Set task: Convert the lines below into a JSON list of strings, one string per line, skipping any blank lines. Leave the pictures out.

Stored data:
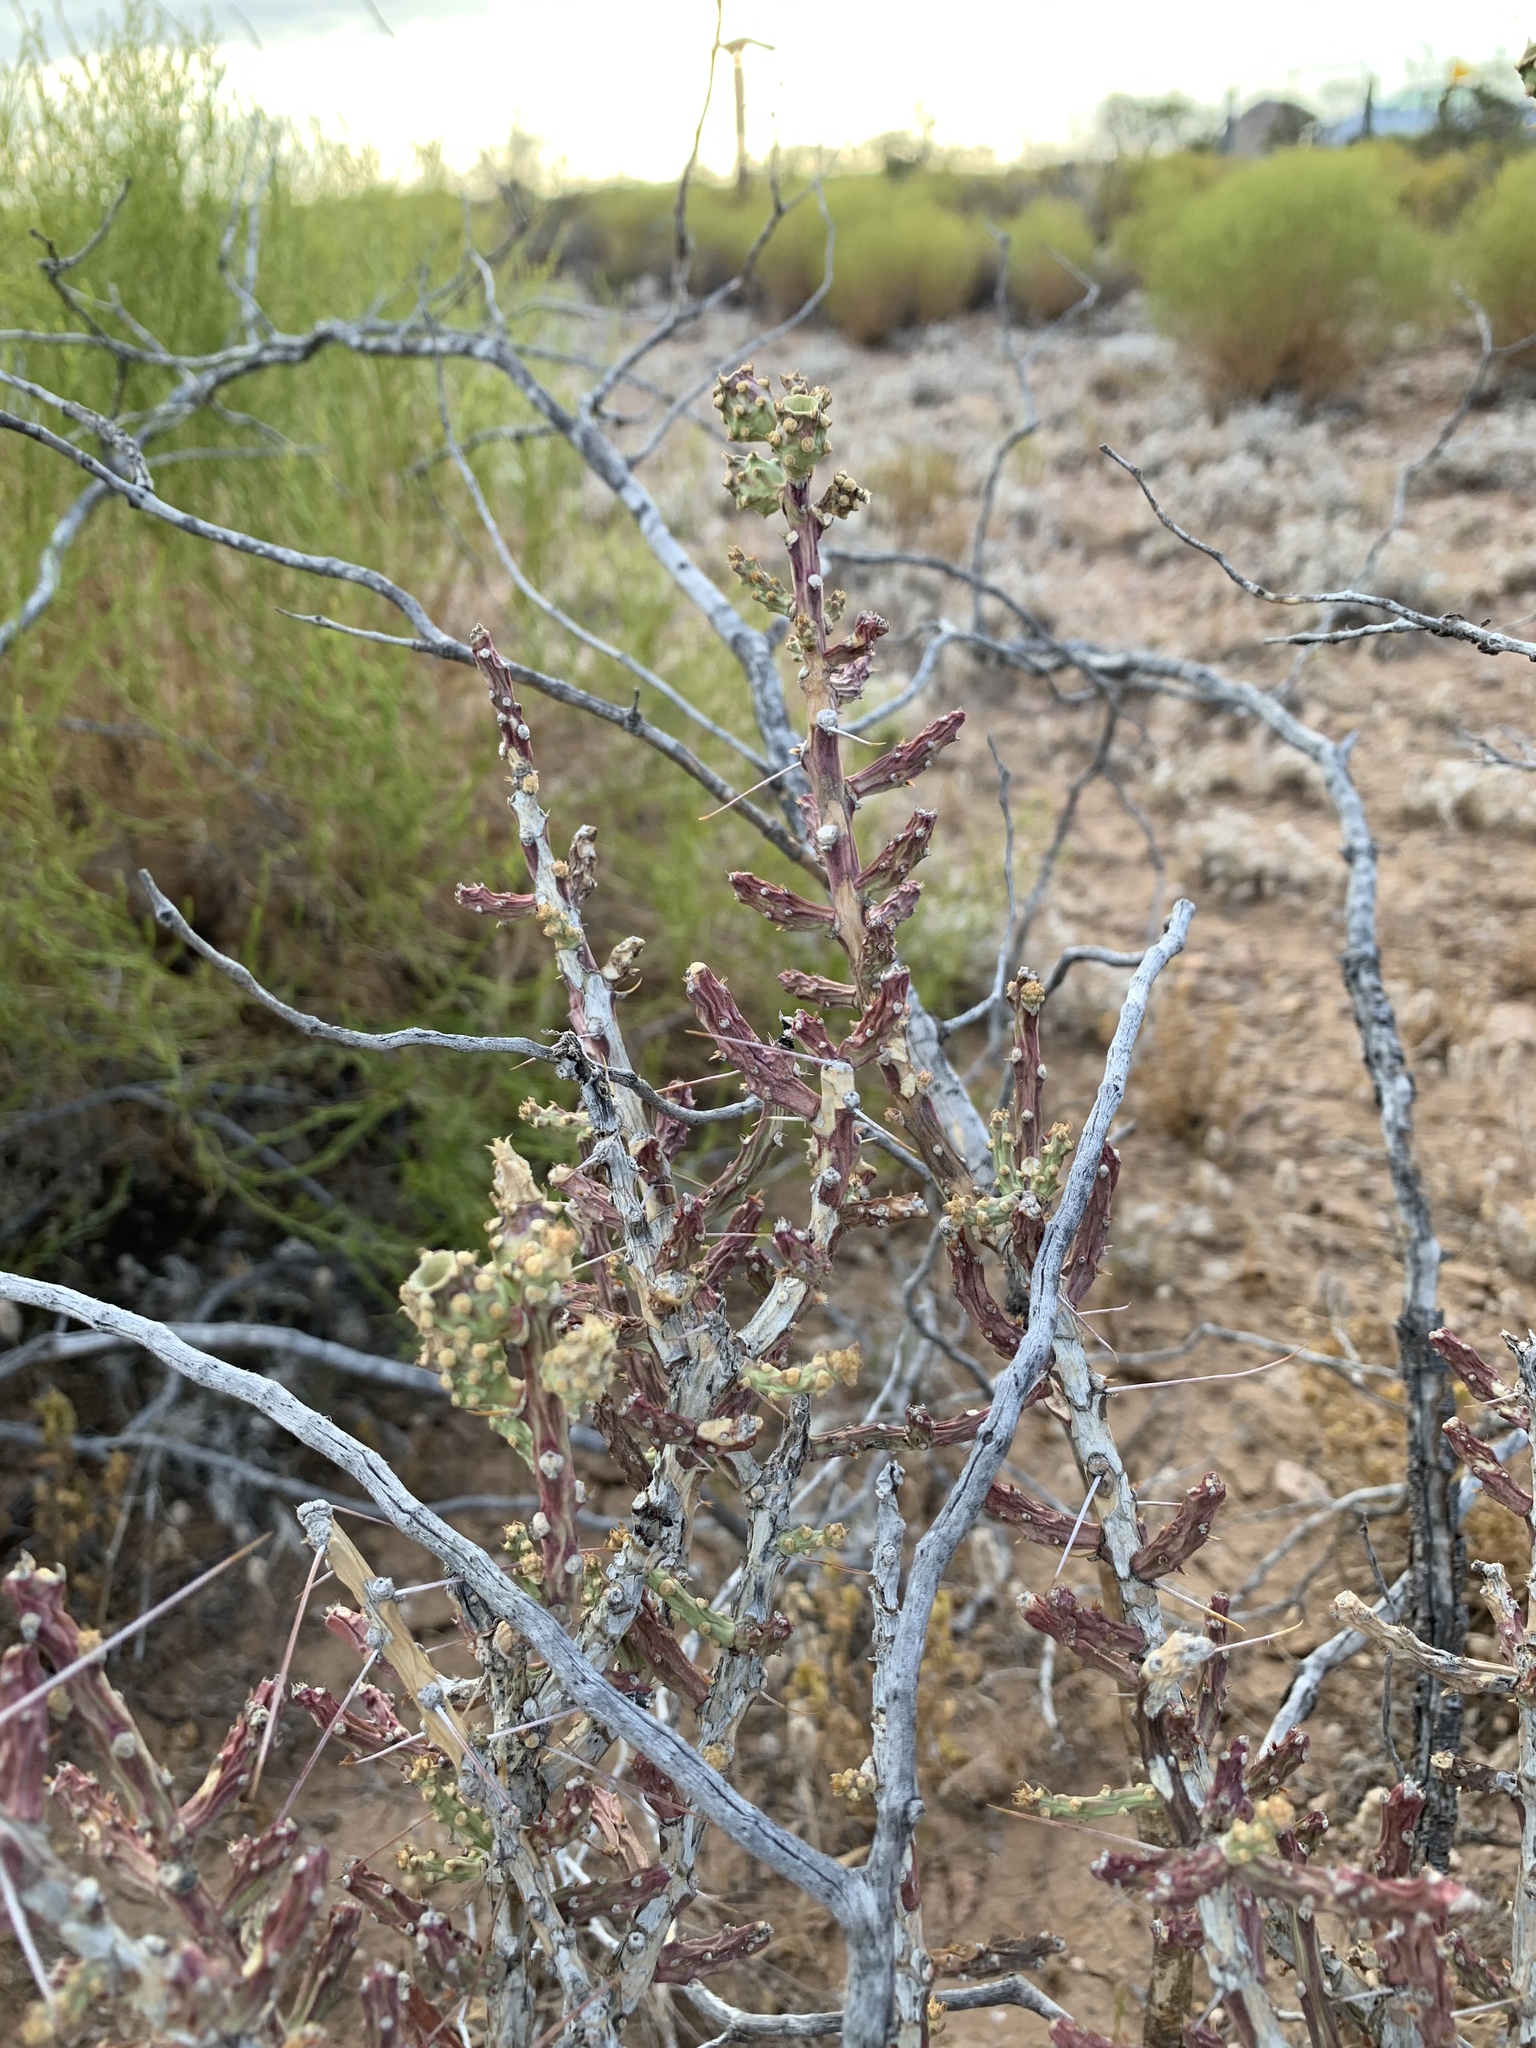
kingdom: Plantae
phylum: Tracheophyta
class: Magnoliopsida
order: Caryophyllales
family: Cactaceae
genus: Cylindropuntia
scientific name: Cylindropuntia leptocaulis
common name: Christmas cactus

Solved problem:
[
  "kingdom: Plantae",
  "phylum: Tracheophyta",
  "class: Magnoliopsida",
  "order: Caryophyllales",
  "family: Cactaceae",
  "genus: Cylindropuntia",
  "scientific name: Cylindropuntia leptocaulis",
  "common name: Christmas cactus"
]